> _Document section_
A model Transaction
belongs_to :consumer, class_name: 'User'
The administrate gem automatically picks up this relation and includes both the model relation and the id
ATTRIBUTE_TYPES = {
user: Field::BelongsTo,
consumer: Field::BelongsTo.with_options(class_name: "User"),
consumer_id: Field::Number,
In an attempt to make the transaction searchable by the relation
consumer: Field::BelongsTo.with_options(
class_name: "User",
searchable: true,
searchable_fields: ['first_name', 'last_name', 'email', 'mobile']
),
There is an error complaining about user being nil
undefined method `+' for nil:NilClass
def display_resource(user)
user ? user.last_name + ', ' + user.first_name : "No user provided"
end
which in the stack is invoking the user_dashboard. This error occurs also when using the auto-generated consumer: Field::BelongsTo.with_options(class_name: "User")
definition of ATTRIBUTE_TYPES
user.nil is a misleading error, as:
> Transaction.where('consumer_id IS NULL').size
=> 0
the same occurs with user_id
If the class_name is removed, the error response is intuitively expected: uninitialized constant Consumer
.
The documentation for customizing dashboards indicates for option setting:
:class_name (deprecated) - Specifies the name of the associated class.

Bounding box coordinate data:
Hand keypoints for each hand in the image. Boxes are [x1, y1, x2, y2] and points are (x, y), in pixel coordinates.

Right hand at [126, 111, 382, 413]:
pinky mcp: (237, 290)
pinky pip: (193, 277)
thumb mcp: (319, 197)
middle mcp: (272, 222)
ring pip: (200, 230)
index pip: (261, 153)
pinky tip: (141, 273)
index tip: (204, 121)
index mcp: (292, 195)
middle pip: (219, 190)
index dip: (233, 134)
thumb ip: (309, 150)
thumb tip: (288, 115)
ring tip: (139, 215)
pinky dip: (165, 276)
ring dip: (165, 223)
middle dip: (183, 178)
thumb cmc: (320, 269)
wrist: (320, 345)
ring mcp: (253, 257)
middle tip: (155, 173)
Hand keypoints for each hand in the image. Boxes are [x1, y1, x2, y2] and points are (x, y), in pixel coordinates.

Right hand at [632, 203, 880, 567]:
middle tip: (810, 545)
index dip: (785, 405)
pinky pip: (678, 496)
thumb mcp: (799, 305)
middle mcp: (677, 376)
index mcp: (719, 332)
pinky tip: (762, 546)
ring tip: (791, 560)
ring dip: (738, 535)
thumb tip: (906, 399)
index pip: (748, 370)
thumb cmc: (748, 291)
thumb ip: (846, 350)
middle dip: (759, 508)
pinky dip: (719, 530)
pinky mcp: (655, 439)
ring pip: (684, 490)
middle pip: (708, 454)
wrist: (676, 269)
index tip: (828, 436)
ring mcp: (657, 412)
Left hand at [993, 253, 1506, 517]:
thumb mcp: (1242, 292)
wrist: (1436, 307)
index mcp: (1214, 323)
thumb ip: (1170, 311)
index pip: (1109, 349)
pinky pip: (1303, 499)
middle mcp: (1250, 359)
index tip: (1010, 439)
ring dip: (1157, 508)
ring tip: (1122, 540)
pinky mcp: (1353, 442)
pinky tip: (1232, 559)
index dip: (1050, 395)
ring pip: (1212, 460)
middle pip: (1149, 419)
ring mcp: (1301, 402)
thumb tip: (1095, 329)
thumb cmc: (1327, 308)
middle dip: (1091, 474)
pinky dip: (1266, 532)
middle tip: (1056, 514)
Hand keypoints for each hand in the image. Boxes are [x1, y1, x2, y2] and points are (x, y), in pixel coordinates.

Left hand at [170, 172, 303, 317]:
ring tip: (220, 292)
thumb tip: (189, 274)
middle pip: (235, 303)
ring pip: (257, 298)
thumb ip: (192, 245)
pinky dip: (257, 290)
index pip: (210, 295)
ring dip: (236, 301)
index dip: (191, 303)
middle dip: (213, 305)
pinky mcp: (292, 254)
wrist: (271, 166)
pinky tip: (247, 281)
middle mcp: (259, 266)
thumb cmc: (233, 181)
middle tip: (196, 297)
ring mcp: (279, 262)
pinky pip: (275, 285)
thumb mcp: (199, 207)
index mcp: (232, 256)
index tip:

> _Required action 1_
According to the administrate gem issue, what error appears when the class_name option is removed?
> _Required action 2_
Reproduce the administrate gem issue word for word from "user ? user.last_name" to "the associated class.".
> _Required action 3_
Go on with the administrate gem issue from the point where it ends.
The bounding box coordinate data is unrelated to the administrate gem issue.

> _Response 1_
uninitialized constant Consumer

> _Response 2_
user ? user.last_name + ', ' + user.first_name : "No user provided"
end
which in the stack is invoking the user_dashboard. This error occurs also when using the auto-generated consumer: Field::BelongsTo.with_options(class_name: "User")
definition of ATTRIBUTE_TYPES
user.nil is a misleading error, as:
> Transaction.where('consumer_id IS NULL').size
=> 0
the same occurs with user_id
If the class_name is removed, the error response is intuitively expected: uninitialized constant Consumer
.
The documentation for customizing dashboards indicates for option setting:
:class_name (deprecated) - Specifies the name of the associated class.

> _Response 3_
but the resulting removal shows it is necessary. The consumer_id, if invoked in the collection of transactions, is shown properly.
How can this consumer be displayed?
administrate (0.14.0)
rails (6.0.3.6)
You have this code and this error:
# The code
def display_resource(user)
user ? user.last_name + ', ' + user.first_name : "No user provided"
end
# The error
# !> undefined method `+' for nil:NilClass
The error is not about the user being nil. The error says that you are trying to apply +
to nil
, and you are not trying to apply +
to the user: you are trying to apply it to user.last_name
and user.first_name
(as well as ", "
).
What is nil is one of these values that you expect 1) to be present, and 2) to be strings. A possible way for this to fail is if a user is missing a first name.
Here's a way around that possibility:
def display_resource(user)
user ? [user.last_name, user.first_name].compact.join(", ") : "No user provided"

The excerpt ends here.